[Collected data]
Content starts

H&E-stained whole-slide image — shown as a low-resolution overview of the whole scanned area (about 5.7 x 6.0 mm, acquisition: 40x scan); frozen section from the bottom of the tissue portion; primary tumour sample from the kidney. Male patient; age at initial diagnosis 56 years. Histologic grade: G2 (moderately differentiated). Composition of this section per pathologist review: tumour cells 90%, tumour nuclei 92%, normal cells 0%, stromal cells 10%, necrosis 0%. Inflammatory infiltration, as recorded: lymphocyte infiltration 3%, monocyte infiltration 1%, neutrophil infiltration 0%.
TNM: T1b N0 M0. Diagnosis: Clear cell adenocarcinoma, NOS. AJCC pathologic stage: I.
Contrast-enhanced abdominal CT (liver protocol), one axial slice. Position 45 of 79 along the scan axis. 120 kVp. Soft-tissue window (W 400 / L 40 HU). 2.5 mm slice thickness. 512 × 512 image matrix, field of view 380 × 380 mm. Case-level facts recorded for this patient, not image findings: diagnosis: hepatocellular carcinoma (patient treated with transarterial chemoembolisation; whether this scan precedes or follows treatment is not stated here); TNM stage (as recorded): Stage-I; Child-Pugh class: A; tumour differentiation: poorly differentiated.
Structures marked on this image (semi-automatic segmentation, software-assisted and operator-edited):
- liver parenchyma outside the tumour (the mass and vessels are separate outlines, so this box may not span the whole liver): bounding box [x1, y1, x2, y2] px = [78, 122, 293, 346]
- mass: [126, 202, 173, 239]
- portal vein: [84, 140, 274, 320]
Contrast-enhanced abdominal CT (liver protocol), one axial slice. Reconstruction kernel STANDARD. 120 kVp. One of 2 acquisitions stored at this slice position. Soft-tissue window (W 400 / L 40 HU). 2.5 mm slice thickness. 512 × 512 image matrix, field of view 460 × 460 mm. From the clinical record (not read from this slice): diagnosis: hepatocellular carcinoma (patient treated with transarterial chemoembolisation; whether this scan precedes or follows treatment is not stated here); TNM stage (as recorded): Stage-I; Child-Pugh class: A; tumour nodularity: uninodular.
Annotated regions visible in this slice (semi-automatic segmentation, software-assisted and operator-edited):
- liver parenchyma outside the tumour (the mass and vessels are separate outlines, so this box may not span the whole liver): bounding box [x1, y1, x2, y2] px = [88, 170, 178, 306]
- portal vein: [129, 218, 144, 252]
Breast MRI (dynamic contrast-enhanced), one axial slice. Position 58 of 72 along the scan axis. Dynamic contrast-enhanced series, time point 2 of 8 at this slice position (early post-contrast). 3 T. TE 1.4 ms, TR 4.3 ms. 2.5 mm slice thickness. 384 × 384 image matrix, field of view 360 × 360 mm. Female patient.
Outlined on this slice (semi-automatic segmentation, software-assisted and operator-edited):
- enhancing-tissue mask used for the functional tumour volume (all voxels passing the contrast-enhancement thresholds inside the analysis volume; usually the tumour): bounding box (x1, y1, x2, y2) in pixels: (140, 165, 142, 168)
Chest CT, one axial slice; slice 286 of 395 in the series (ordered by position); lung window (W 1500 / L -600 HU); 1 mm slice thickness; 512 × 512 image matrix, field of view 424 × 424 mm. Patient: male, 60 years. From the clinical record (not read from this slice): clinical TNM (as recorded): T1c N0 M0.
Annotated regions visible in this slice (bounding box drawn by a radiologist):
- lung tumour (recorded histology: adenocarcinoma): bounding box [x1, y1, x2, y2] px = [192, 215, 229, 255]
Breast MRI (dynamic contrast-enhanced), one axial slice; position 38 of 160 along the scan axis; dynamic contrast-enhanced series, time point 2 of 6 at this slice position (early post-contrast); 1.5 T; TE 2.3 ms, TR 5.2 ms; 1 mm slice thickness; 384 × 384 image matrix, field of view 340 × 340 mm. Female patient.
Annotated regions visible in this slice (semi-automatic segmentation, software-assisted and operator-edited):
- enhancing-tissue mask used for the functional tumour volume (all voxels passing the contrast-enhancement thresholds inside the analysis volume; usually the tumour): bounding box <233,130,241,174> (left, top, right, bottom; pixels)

Content ends

• **How to complete this task**: Print all entries again, exactly.

• **Answer space**:
H&E-stained whole-slide image — shown as a low-resolution overview of the whole scanned area (about 5.7 x 6.0 mm, acquisition: 40x scan); frozen section from the bottom of the tissue portion; primary tumour sample from the kidney. Male patient; age at initial diagnosis 56 years. Histologic grade: G2 (moderately differentiated). Composition of this section per pathologist review: tumour cells 90%, tumour nuclei 92%, normal cells 0%, stromal cells 10%, necrosis 0%. Inflammatory infiltration, as recorded: lymphocyte infiltration 3%, monocyte infiltration 1%, neutrophil infiltration 0%.
TNM: T1b N0 M0. Diagnosis: Clear cell adenocarcinoma, NOS. AJCC pathologic stage: I.
Contrast-enhanced abdominal CT (liver protocol), one axial slice. Position 45 of 79 along the scan axis. 120 kVp. Soft-tissue window (W 400 / L 40 HU). 2.5 mm slice thickness. 512 × 512 image matrix, field of view 380 × 380 mm. Case-level facts recorded for this patient, not image findings: diagnosis: hepatocellular carcinoma (patient treated with transarterial chemoembolisation; whether this scan precedes or follows treatment is not stated here); TNM stage (as recorded): Stage-I; Child-Pugh class: A; tumour differentiation: poorly differentiated.
Structures marked on this image (semi-automatic segmentation, software-assisted and operator-edited):
- liver parenchyma outside the tumour (the mass and vessels are separate outlines, so this box may not span the whole liver): bounding box [x1, y1, x2, y2] px = [78, 122, 293, 346]
- mass: [126, 202, 173, 239]
- portal vein: [84, 140, 274, 320]
Contrast-enhanced abdominal CT (liver protocol), one axial slice. Reconstruction kernel STANDARD. 120 kVp. One of 2 acquisitions stored at this slice position. Soft-tissue window (W 400 / L 40 HU). 2.5 mm slice thickness. 512 × 512 image matrix, field of view 460 × 460 mm. From the clinical record (not read from this slice): diagnosis: hepatocellular carcinoma (patient treated with transarterial chemoembolisation; whether this scan precedes or follows treatment is not stated here); TNM stage (as recorded): Stage-I; Child-Pugh class: A; tumour nodularity: uninodular.
Annotated regions visible in this slice (semi-automatic segmentation, software-assisted and operator-edited):
- liver parenchyma outside the tumour (the mass and vessels are separate outlines, so this box may not span the whole liver): bounding box [x1, y1, x2, y2] px = [88, 170, 178, 306]
- portal vein: [129, 218, 144, 252]
Breast MRI (dynamic contrast-enhanced), one axial slice. Position 58 of 72 along the scan axis. Dynamic contrast-enhanced series, time point 2 of 8 at this slice position (early post-contrast). 3 T. TE 1.4 ms, TR 4.3 ms. 2.5 mm slice thickness. 384 × 384 image matrix, field of view 360 × 360 mm. Female patient.
Outlined on this slice (semi-automatic segmentation, software-assisted and operator-edited):
- enhancing-tissue mask used for the functional tumour volume (all voxels passing the contrast-enhancement thresholds inside the analysis volume; usually the tumour): bounding box (x1, y1, x2, y2) in pixels: (140, 165, 142, 168)
Chest CT, one axial slice; slice 286 of 395 in the series (ordered by position); lung window (W 1500 / L -600 HU); 1 mm slice thickness; 512 × 512 image matrix, field of view 424 × 424 mm. Patient: male, 60 years. From the clinical record (not read from this slice): clinical TNM (as recorded): T1c N0 M0.
Annotated regions visible in this slice (bounding box drawn by a radiologist):
- lung tumour (recorded histology: adenocarcinoma): bounding box [x1, y1, x2, y2] px = [192, 215, 229, 255]
Breast MRI (dynamic contrast-enhanced), one axial slice; position 38 of 160 along the scan axis; dynamic contrast-enhanced series, time point 2 of 6 at this slice position (early post-contrast); 1.5 T; TE 2.3 ms, TR 5.2 ms; 1 mm slice thickness; 384 × 384 image matrix, field of view 340 × 340 mm. Female patient.
Annotated regions visible in this slice (semi-automatic segmentation, software-assisted and operator-edited):
- enhancing-tissue mask used for the functional tumour volume (all voxels passing the contrast-enhancement thresholds inside the analysis volume; usually the tumour): bounding box <233,130,241,174> (left, top, right, bottom; pixels)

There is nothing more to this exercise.